Judgments and Uncertainties
The Company’s annual goodwill impairment assessment as of June 30, 2025 was performed for all reporting units using a quantitative approach by comparing the fair value of each reporting unit to its carrying value. We estimated the fair value of each reporting unit using, as appropriate, the income approach, which is derived using the present value of future cash flows discounted at a risk-adjusted weighted-average cost of capital, and the market approach, which is based upon using market multiples of companies in similar lines of business. Significant assumptions used in determining the fair value of our reporting units include projected revenue growth rates, profitability projections, working capital assumptions, the weighted average cost of capital, the determination of appropriate market comparison companies, and terminal growth rates. Several of these assumptions including projected revenue growth rates and profitability projections are dependent on our ability to upgrade, enhance, and expand our technology and services to meet client needs and preferences.
Sensitivity of Estimate to Change
Some of the inherent estimates and assumptions used in determining the fair value of the reporting units are outside the control of management including the weighted-average cost of capital, tax rates, market comparisons, and terminal growth rates. While we believe we have made reasonable estimates and assumptions to calculate the fair value of the reporting units, it is possible a material change could occur. If our actual results are not consistent with our estimates and assumptions used to calculate fair value, it could result in material impairments of our goodwill. The assumptions used to assess impairment consider historical trends, macroeconomic conditions, and projections consistent with the Company’s operating strategy. Changes in these estimates can have a significant impact on the assessment of fair value which could result in material impairment losses.
We completed our annual assessment of goodwill as of June 30, 2025 and determined that there was no impairment of goodwill. We performed a sensitivity analysis and determined that a one percentage point increase in the weighted-average cost of capital would not result in an impairment of goodwill for all reporting units and their fair values substantially exceeded their carrying values.
Income Taxes
Description
Judgment is required in addressing the future tax consequences of events that have been recognized in our Consolidated Financial Statements or tax returns (e.g., realization of deferred tax assets, changes in tax laws or interpretations thereof). A change in the assessment of the outcomes of such matters could materially impact our Consolidated Financial Statements.
Judgments and Uncertainties
The Company computes its provision for income taxes based on the statutory tax rates in the various jurisdictions in which it operates. Assumptions, judgment, and the use of estimates are required in determining if the “more likely than not” standard has been met when computing the provision for income taxes, deferred tax assets and liabilities, and uncertain tax positions.

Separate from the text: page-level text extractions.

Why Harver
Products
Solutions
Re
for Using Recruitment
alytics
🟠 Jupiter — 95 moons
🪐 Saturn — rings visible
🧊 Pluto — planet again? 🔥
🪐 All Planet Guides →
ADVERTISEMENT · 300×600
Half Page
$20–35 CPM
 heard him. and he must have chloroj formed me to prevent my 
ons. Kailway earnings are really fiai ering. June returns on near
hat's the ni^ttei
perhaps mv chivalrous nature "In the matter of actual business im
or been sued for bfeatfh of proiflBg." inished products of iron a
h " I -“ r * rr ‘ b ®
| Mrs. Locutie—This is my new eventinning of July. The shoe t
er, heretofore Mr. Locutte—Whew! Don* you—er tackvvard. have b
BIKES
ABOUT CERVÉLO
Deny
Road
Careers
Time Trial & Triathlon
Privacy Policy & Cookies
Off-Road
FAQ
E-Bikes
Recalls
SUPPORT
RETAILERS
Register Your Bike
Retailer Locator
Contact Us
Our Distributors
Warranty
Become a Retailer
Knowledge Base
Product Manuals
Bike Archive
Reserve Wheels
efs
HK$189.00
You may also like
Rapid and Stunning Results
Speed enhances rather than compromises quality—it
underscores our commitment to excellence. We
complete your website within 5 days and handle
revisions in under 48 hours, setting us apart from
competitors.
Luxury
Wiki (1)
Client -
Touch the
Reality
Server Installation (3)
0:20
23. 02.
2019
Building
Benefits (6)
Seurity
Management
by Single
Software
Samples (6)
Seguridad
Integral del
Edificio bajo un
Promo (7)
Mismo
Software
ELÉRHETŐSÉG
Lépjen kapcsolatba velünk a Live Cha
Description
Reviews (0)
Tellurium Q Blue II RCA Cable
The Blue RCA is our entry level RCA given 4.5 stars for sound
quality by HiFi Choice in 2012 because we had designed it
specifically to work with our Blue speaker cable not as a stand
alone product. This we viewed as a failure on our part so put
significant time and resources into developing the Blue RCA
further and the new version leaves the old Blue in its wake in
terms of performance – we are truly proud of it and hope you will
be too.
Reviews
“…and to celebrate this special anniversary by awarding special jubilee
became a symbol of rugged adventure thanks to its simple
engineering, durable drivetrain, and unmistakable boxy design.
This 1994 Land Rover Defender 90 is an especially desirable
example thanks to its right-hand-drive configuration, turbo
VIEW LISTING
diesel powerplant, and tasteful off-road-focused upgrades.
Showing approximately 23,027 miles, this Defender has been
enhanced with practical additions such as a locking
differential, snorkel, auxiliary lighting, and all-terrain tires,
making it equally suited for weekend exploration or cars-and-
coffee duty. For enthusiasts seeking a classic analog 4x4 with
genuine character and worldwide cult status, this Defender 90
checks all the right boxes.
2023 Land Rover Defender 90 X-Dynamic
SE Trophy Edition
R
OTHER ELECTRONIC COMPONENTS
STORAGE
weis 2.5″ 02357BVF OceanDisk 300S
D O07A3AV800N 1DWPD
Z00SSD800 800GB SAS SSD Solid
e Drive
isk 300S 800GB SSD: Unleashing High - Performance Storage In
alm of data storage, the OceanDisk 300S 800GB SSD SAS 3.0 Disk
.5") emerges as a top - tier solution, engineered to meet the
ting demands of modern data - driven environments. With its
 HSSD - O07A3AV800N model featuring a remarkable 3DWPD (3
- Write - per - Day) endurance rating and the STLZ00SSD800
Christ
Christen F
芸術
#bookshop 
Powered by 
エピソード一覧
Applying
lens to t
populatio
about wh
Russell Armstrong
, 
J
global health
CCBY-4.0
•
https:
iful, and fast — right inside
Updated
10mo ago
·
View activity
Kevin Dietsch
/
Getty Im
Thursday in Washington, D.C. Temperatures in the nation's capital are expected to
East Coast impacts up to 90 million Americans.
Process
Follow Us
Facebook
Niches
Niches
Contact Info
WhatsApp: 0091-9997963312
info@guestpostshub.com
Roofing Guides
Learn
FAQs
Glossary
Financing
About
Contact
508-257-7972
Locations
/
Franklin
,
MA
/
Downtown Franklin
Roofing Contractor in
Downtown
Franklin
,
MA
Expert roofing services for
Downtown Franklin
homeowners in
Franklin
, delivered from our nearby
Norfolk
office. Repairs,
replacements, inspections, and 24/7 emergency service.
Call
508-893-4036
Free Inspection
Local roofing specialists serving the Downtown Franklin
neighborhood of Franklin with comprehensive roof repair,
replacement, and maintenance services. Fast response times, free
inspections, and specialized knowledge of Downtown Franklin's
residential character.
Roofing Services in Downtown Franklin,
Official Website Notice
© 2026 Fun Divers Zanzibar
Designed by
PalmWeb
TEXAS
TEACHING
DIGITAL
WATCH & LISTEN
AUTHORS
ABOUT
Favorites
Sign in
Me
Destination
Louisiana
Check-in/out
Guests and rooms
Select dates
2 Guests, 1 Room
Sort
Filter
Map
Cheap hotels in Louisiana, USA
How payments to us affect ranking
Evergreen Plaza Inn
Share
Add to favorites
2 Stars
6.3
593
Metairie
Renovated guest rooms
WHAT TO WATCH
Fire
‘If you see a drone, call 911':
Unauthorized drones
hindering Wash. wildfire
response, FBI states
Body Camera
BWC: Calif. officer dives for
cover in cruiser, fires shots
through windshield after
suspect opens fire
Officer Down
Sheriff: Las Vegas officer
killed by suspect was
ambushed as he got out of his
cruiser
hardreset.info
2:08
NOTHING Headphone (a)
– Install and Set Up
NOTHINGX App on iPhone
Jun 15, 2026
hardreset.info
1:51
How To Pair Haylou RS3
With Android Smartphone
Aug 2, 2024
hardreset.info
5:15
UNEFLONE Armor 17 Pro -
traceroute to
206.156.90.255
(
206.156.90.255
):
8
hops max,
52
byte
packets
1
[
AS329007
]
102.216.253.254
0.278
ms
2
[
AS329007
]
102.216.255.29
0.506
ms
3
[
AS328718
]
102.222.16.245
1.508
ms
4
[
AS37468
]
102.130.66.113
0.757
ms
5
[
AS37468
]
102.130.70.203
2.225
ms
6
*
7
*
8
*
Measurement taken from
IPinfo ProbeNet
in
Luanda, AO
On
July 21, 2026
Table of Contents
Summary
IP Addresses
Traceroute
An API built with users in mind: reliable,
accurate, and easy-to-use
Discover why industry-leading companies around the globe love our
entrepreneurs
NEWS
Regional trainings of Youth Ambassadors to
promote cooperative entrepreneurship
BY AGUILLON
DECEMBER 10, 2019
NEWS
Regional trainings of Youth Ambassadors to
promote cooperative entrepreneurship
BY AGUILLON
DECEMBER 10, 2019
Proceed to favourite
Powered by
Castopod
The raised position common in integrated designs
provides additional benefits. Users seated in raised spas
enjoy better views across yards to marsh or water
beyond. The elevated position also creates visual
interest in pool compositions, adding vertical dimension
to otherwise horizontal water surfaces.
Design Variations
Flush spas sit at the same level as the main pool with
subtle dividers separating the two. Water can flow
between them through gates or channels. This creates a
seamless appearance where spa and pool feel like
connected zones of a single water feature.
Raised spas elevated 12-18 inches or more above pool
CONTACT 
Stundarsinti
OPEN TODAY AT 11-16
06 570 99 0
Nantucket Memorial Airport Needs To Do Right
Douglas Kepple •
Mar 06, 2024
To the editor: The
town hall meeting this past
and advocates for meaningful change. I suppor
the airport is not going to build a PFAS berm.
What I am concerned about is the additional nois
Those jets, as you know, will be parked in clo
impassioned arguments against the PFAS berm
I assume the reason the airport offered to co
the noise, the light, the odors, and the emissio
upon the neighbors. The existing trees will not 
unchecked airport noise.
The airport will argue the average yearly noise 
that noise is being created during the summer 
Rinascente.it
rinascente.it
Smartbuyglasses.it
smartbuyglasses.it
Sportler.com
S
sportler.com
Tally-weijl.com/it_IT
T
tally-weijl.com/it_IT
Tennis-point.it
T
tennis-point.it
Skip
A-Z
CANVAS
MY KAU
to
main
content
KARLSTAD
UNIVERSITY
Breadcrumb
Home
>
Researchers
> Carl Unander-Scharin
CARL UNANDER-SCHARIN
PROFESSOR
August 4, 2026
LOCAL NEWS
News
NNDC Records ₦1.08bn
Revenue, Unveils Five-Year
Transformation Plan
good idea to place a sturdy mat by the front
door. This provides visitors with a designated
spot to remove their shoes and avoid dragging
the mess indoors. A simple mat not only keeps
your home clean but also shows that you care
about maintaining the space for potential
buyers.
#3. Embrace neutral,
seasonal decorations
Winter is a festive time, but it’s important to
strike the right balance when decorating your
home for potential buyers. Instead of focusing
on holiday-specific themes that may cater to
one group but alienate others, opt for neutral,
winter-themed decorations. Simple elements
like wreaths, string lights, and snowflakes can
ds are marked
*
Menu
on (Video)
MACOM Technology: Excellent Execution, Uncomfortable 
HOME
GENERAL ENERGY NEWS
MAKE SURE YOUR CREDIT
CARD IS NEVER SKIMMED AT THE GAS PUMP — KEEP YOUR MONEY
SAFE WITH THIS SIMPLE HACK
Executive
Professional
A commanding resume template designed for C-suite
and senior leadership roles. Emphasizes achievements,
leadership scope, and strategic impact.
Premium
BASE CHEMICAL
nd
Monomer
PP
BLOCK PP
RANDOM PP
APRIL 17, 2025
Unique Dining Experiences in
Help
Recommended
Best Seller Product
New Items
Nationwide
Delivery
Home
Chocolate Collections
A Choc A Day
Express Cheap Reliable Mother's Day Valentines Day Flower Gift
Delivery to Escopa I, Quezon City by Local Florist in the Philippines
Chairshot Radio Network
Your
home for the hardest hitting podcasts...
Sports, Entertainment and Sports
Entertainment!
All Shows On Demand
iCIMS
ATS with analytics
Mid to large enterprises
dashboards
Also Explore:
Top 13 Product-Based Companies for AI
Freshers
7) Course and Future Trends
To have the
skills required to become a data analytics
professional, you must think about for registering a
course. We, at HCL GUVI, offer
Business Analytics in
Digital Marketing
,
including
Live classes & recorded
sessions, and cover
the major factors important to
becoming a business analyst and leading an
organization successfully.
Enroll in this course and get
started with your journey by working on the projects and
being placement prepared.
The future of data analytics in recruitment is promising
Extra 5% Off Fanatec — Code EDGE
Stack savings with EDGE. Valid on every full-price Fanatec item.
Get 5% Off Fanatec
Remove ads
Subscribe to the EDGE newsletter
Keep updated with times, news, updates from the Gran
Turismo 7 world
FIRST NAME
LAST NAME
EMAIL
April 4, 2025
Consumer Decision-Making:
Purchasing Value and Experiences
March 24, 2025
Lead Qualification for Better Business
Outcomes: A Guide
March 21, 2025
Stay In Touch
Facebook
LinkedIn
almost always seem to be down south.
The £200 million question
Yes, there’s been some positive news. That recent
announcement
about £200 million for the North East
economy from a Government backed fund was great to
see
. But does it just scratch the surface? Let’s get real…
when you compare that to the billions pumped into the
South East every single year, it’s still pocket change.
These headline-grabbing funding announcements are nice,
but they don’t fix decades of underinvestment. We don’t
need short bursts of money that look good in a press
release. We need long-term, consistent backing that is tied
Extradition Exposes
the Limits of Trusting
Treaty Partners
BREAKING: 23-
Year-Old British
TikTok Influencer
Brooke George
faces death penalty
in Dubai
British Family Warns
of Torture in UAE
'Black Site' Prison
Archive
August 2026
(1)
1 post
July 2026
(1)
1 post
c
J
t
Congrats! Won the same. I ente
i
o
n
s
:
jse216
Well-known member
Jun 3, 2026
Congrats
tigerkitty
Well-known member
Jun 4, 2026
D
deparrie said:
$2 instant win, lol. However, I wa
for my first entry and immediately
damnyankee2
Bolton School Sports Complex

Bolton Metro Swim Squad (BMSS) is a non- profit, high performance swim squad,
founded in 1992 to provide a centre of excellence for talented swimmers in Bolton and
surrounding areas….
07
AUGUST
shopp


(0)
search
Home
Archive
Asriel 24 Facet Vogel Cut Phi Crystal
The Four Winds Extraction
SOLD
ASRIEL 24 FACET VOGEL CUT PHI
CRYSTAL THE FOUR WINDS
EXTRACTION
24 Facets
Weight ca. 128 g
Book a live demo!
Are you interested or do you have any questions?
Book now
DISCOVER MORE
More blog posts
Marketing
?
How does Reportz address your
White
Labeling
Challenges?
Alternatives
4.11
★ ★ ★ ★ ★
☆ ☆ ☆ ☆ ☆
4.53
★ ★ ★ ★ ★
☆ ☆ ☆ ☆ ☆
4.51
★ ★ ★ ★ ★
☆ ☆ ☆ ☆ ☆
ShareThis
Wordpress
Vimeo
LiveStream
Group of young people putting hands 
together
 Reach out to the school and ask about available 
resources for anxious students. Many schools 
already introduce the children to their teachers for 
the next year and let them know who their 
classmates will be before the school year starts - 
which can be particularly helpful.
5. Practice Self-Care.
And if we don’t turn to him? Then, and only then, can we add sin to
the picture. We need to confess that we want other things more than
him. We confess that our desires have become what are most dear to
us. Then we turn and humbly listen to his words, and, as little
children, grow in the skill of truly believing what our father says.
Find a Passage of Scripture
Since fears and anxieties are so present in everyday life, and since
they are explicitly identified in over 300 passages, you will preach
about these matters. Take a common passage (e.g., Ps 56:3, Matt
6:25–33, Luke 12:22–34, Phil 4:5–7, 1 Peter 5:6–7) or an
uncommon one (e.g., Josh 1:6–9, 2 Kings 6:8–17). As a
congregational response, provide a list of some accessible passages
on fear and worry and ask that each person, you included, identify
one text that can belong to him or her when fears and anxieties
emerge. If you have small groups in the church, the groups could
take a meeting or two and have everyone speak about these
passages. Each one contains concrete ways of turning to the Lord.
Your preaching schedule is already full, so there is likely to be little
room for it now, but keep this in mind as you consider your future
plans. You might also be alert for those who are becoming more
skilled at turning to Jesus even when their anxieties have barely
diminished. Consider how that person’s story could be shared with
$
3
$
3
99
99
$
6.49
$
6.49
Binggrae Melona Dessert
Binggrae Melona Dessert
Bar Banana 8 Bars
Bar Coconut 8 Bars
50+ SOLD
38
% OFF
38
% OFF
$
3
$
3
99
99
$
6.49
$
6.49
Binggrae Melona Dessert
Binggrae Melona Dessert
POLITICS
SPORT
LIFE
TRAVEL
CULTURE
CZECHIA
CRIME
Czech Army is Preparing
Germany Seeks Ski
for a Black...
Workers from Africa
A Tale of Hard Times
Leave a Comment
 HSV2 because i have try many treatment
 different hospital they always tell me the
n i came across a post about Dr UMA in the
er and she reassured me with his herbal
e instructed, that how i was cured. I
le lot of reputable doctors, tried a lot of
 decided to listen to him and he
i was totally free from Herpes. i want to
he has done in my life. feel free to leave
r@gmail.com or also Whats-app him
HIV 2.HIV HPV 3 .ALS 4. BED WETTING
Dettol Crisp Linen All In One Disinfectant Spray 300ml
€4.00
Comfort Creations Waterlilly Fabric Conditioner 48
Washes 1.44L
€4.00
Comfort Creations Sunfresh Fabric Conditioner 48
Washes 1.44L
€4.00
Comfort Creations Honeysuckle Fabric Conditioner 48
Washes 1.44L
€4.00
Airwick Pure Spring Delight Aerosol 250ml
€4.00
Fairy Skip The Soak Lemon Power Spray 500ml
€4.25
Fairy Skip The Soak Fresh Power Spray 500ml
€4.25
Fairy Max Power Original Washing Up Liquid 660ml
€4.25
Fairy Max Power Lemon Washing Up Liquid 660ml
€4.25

Sensitivity of Estimate to Change
While the Company considers all of its tax positions fully supportable, the Company is occasionally challenged by various tax authorities regarding the amount of taxes due. If certain pending tax matters settle within the next twelve months, the total amount of unrecognized tax benefits may increase or decrease for all open tax years and jurisdictions. As of June 30, 2025 and 2024, the Company's liabilities for unrecognized tax benefits, which include interest and penalti es, were $163.0 million and $126.9 million, respectively.